_EXERCISE DIRECTIONS_: Convert the lines below into a JSON list of strings, one string per line, skipping any blank lines. Leave the pictures out.

_AVAILABLE DATA_:
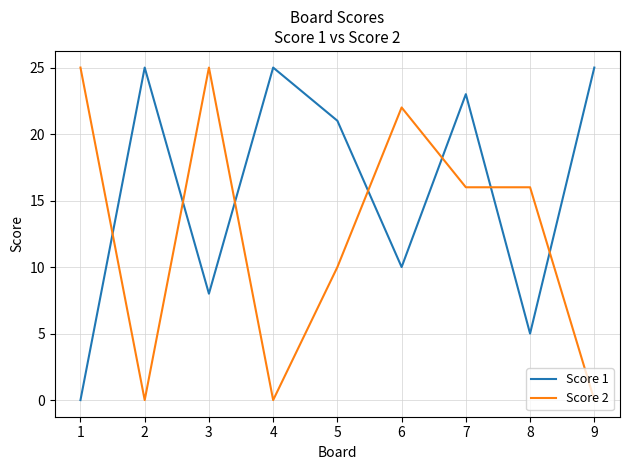

At 6, list the series in order from smallest to largest.

Score 1, Score 2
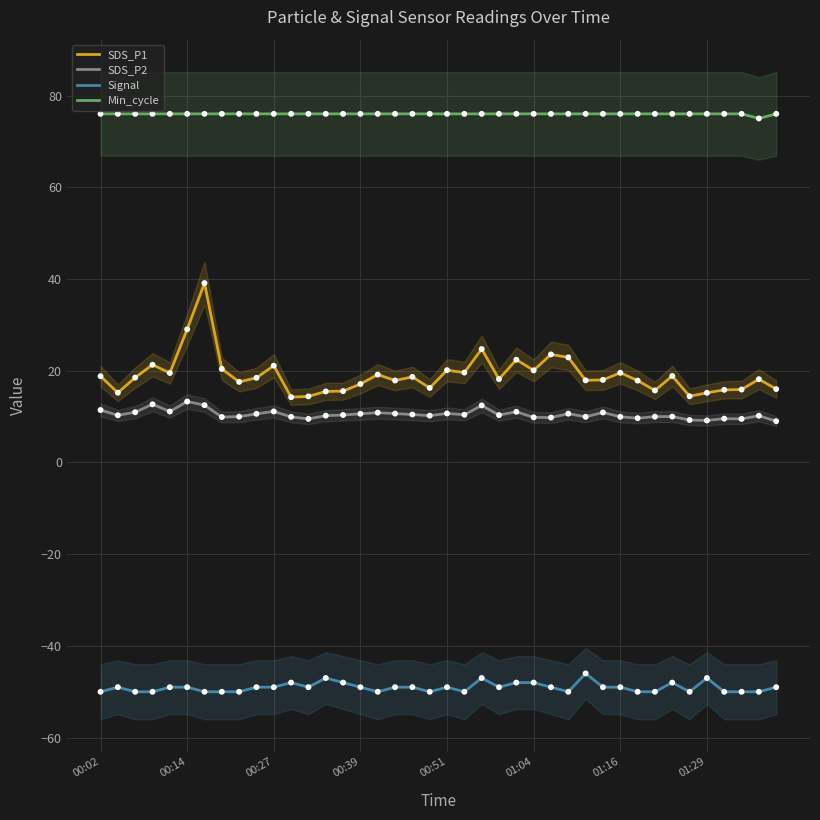

True or false: SDS_P1 and Min_cycle intersect in this chart.

False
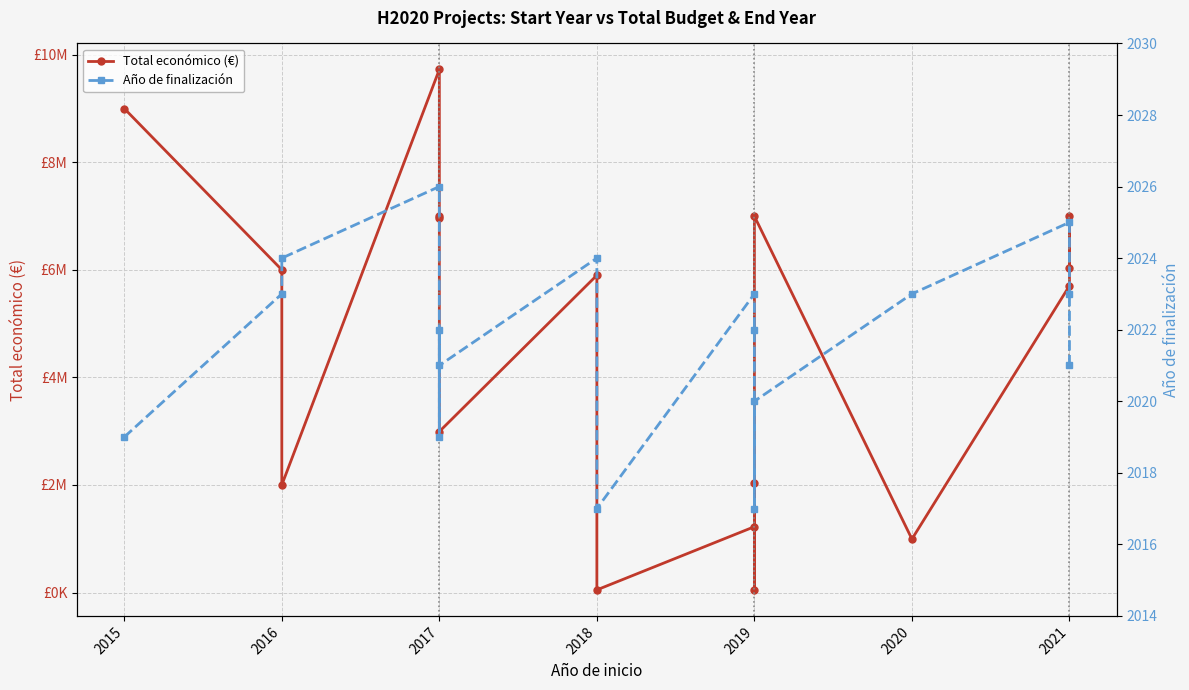

What is the difference between the second highest and minimum values in the Total económico (€) series?

8948559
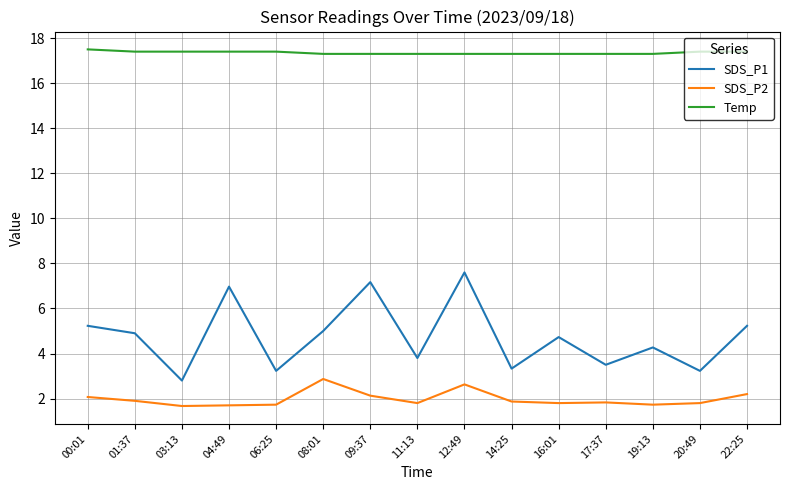

Rank the series at 20:49 from lowest to highest value.

SDS_P2, SDS_P1, Temp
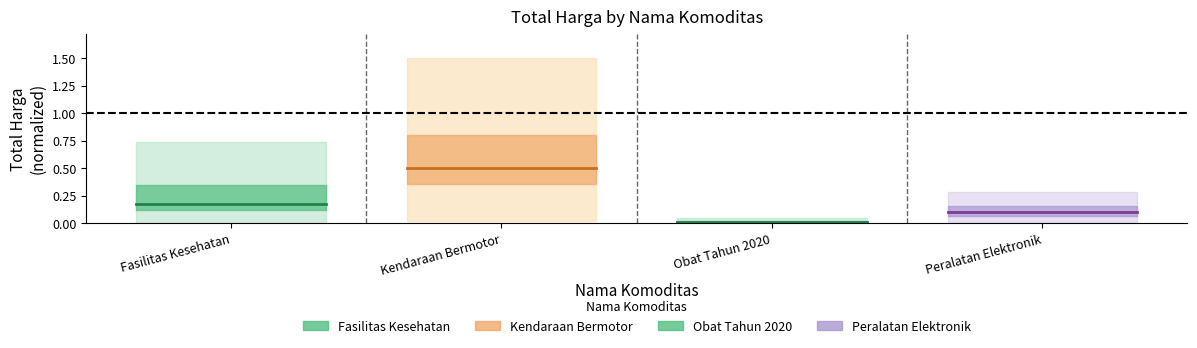

The value of Peralatan Elektronik at Fasilitas Kesehatan is 0.2. True or false?

False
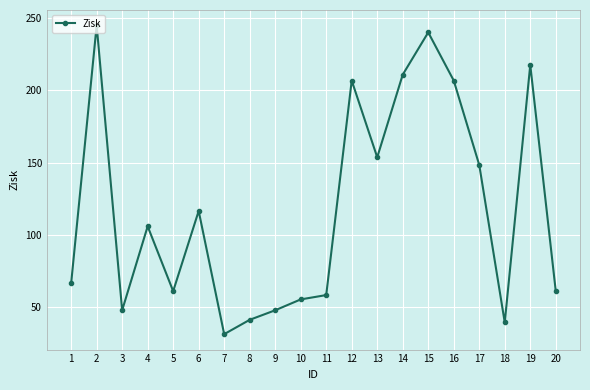

At which category does the data reach its first local valley?

3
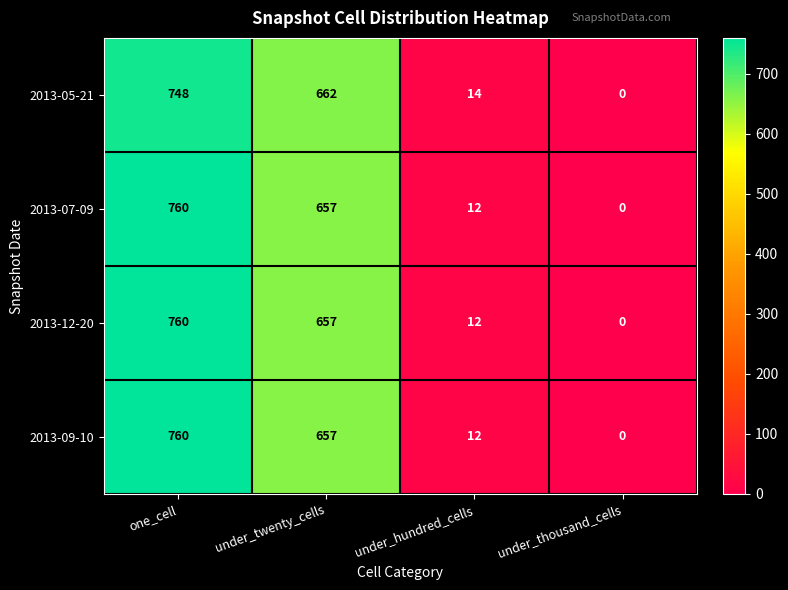

What is the difference between the highest and lowest values at one_cell?

12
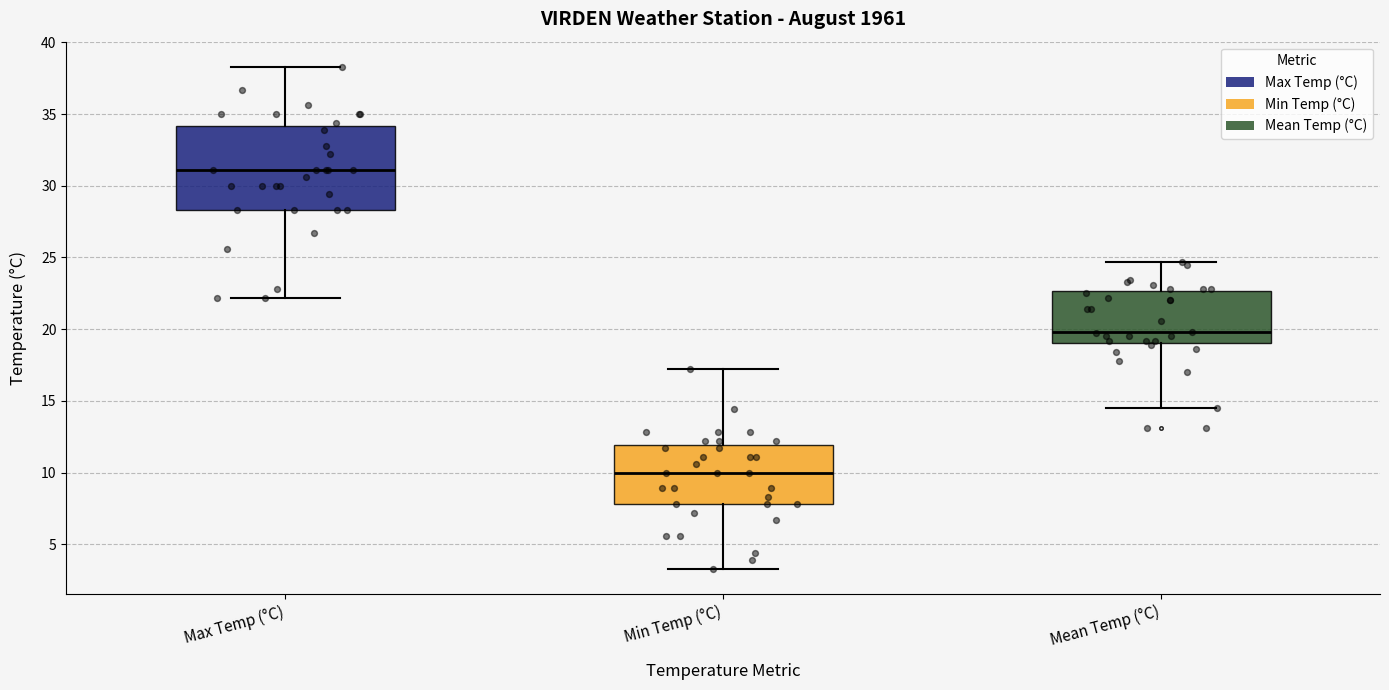

Which box has the highest median line?

Max Temp (°C)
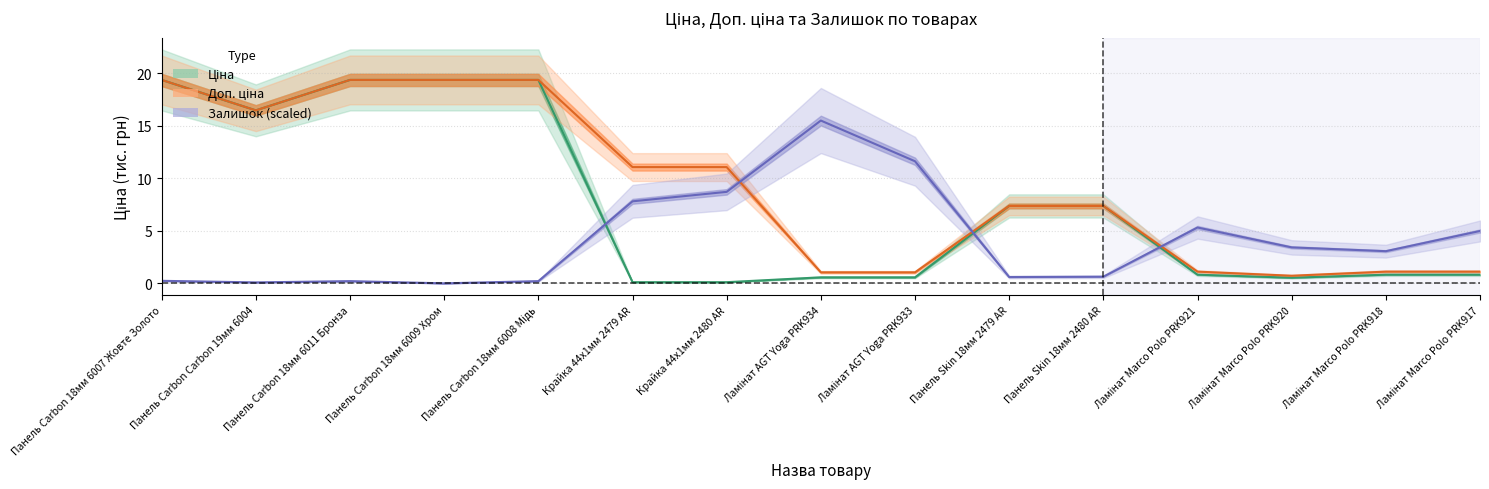

Is this an area chart (filled region under the line)?

No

_RESPONSE_:
[
  "At 6, list the series in order from smallest to largest.",
  "Score 1, Score 2",
  "True or false: SDS_P1 and Min_cycle intersect in this chart.",
  "False",
  "What is the difference between the second highest and minimum values in the Total económico (€) series?",
  "8948559",
  "Rank the series at 20:49 from lowest to highest value.",
  "SDS_P2, SDS_P1, Temp",
  "The value of Peralatan Elektronik at Fasilitas Kesehatan is 0.2. True or false?",
  "False",
  "At which category does the data reach its first local valley?",
  "3",
  "What is the difference between the highest and lowest values at one_cell?",
  "12",
  "Which box has the highest median line?",
  "Max Temp (°C)",
  "Is this an area chart (filled region under the line)?",
  "No"
]